Gregg Araki’s first movie, The Living End, released in 1992, was a nihilist scream against the injustice of the AIDS Crisis. I really can’t do better justice to this movie than this review from Washington Post’s Rita Kempley:
A scruffy road movie with Craig Gilmore and Mike Dytri as hunky homosexuals, this pretentious drama on alienation, anger and living outside the law recalls the punk outrage of “Sid and Nancy” and boasts of its cinematic influences — Jean-Luc Godard, Andy Warhol and assorted other poseurs.
Where one woman’s negatives lie, another man’s positives thrive. Referencing Sid and Nancy, Jean-Luc Godard and Andy Warhol in the same sentence? Oh, I’ll be there with bells on.
The central men of The Living End represent the two poles of gay identity. Jon (Craig Gilmore) is a quiet conservative film critic who just discovered he’s HIV Positive, while Luke (Mike Dytri) is a wild and sexy punk hustler who’s been living with HIV long enough to have a Fuck Life attitude. Jon is morbid and morose while Luke is cynically pissed off. After a run in with a bunch of gay bashers, their rage suddenly has a body count and they Thelma and Louise it into the Great American nowhere.
Originally titled Fuck the World, and proudly/cynically labeled as “An Irresponsible Film by Gregg Araki,” The Living End is one big middle finger to the idea of respectability earning respect. In the early 90s, everybody was getting pissed off including the gays who had been dying off for the better part of a decade. Suddenly gay cinema was releasing pissed off movies like Todd Haynes’ Poison (1991), Bruce LaBruce’s skinhead arthouse porno No Skin Off My Ass (1991), and Tom Kalin’s Swoon (1992), an arthouse retelling of the Leopold and Loeb thrill kill. If society was going to allow us to die off, fuck ’em.

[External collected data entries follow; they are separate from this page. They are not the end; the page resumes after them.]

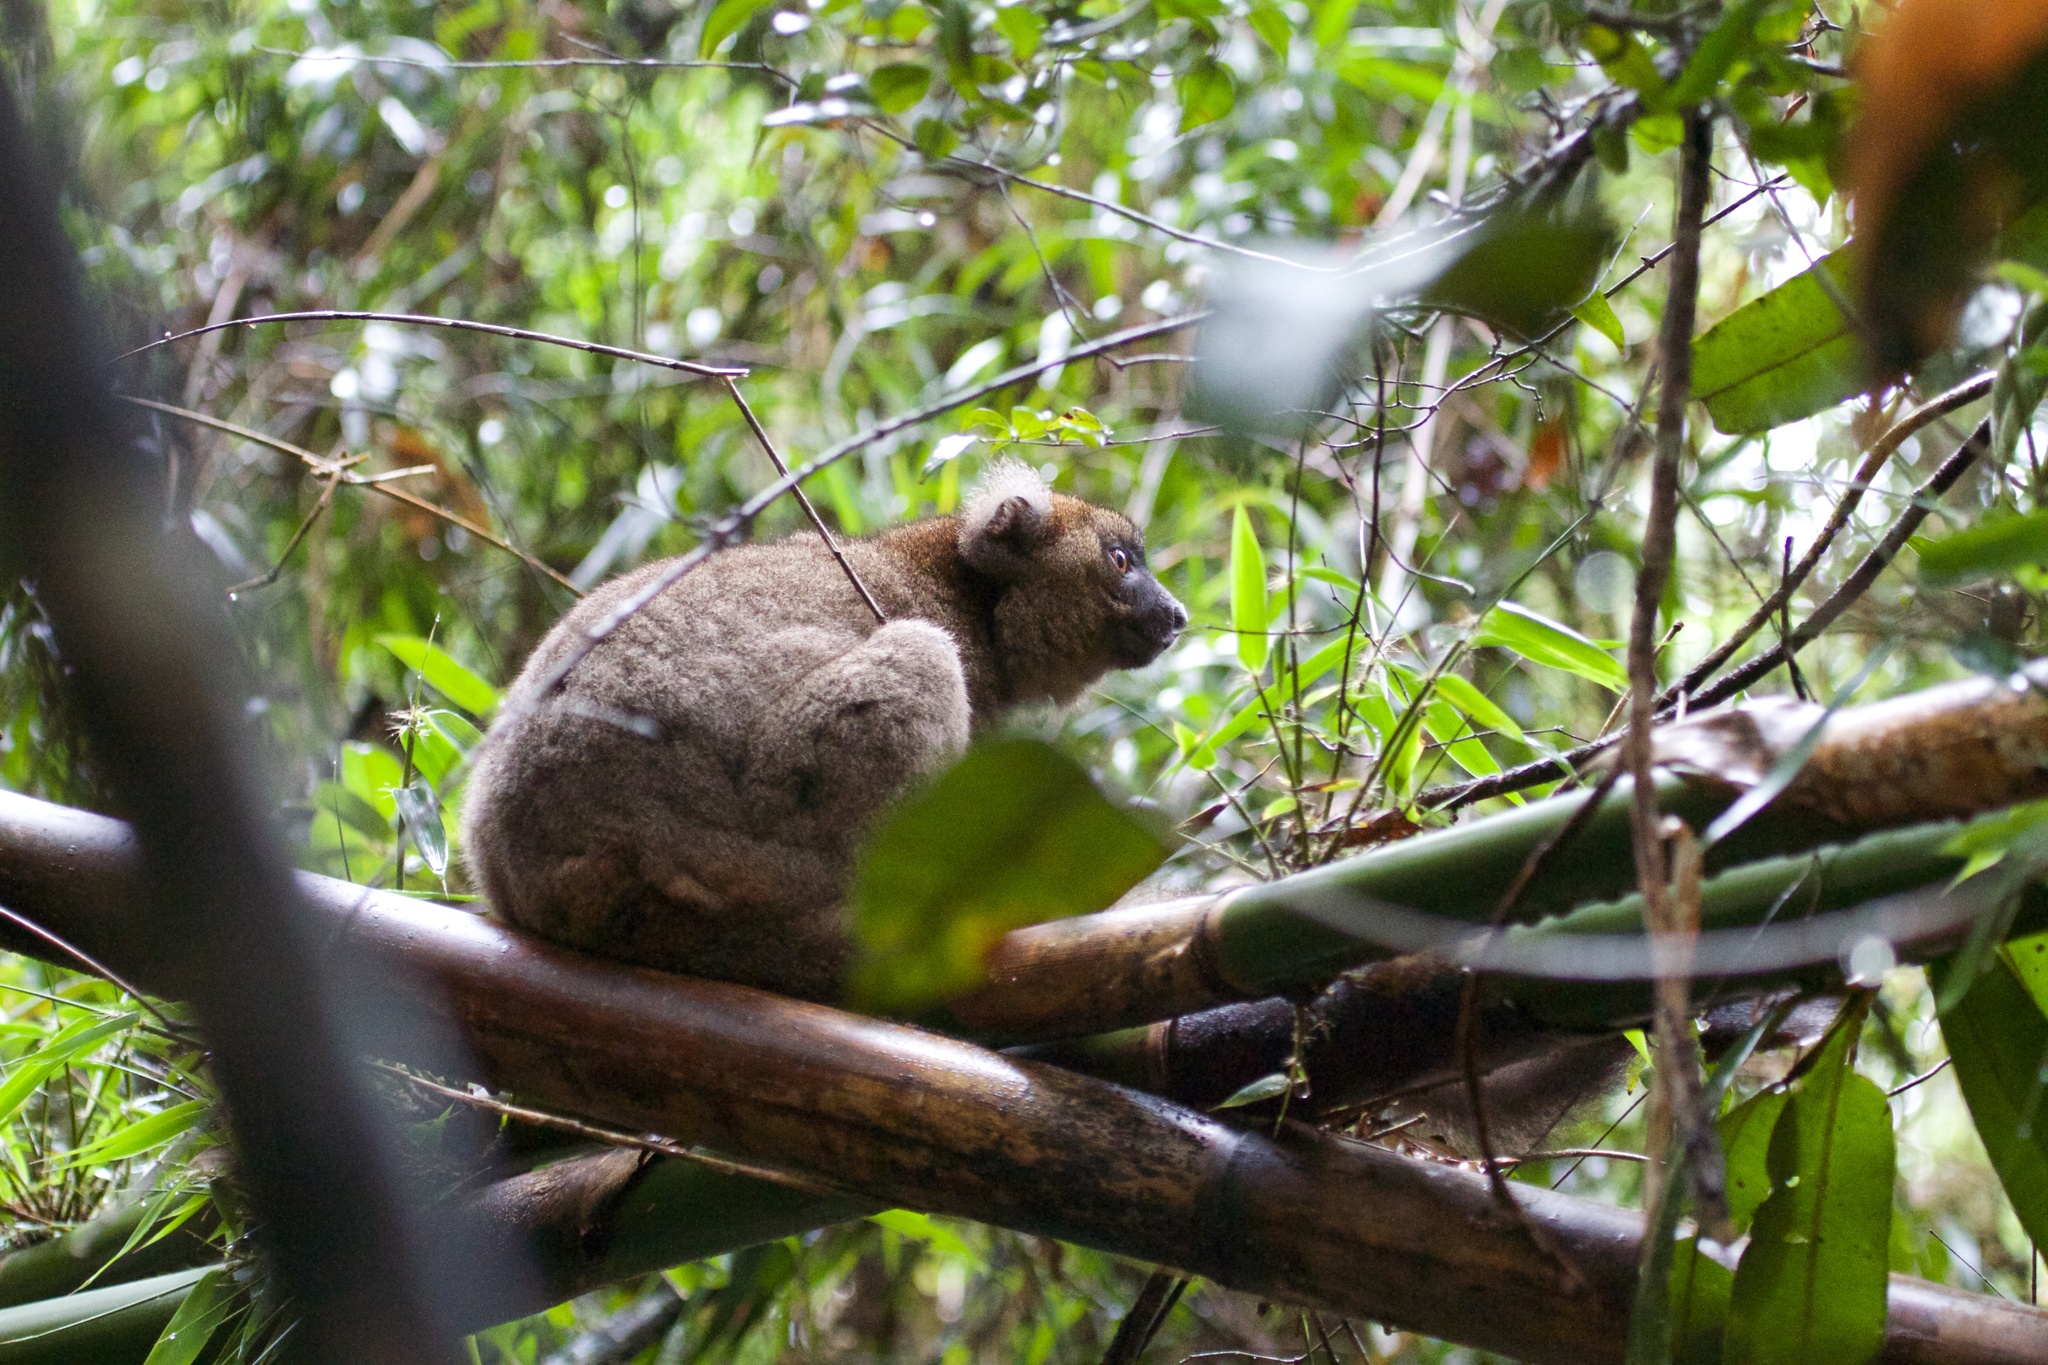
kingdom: Animalia
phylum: Chordata
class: Mammalia
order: Primates
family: Lemuridae
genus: Prolemur
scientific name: Prolemur simus
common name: Greater bamboo lemur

Araki’s usual fetishes are on full display here: sterile and surreal interiors, expansive exteriors, overstuffed frames, and a soundtrack populated by industrial and shoegaze. Gregg Araki’s first films had a finger on the pulse of pop culture, making movies that fit in the exact moment they were released. The Living End is a full-on display of 1992, just as the kids spurred by the angst movements were questioning their surroundings, so too was Araki questioning the lives of comfort that we build around us. Araki asked an eternal question, “When you have nothing left to live for, what next?”
The Living End is available streaming on Netflix.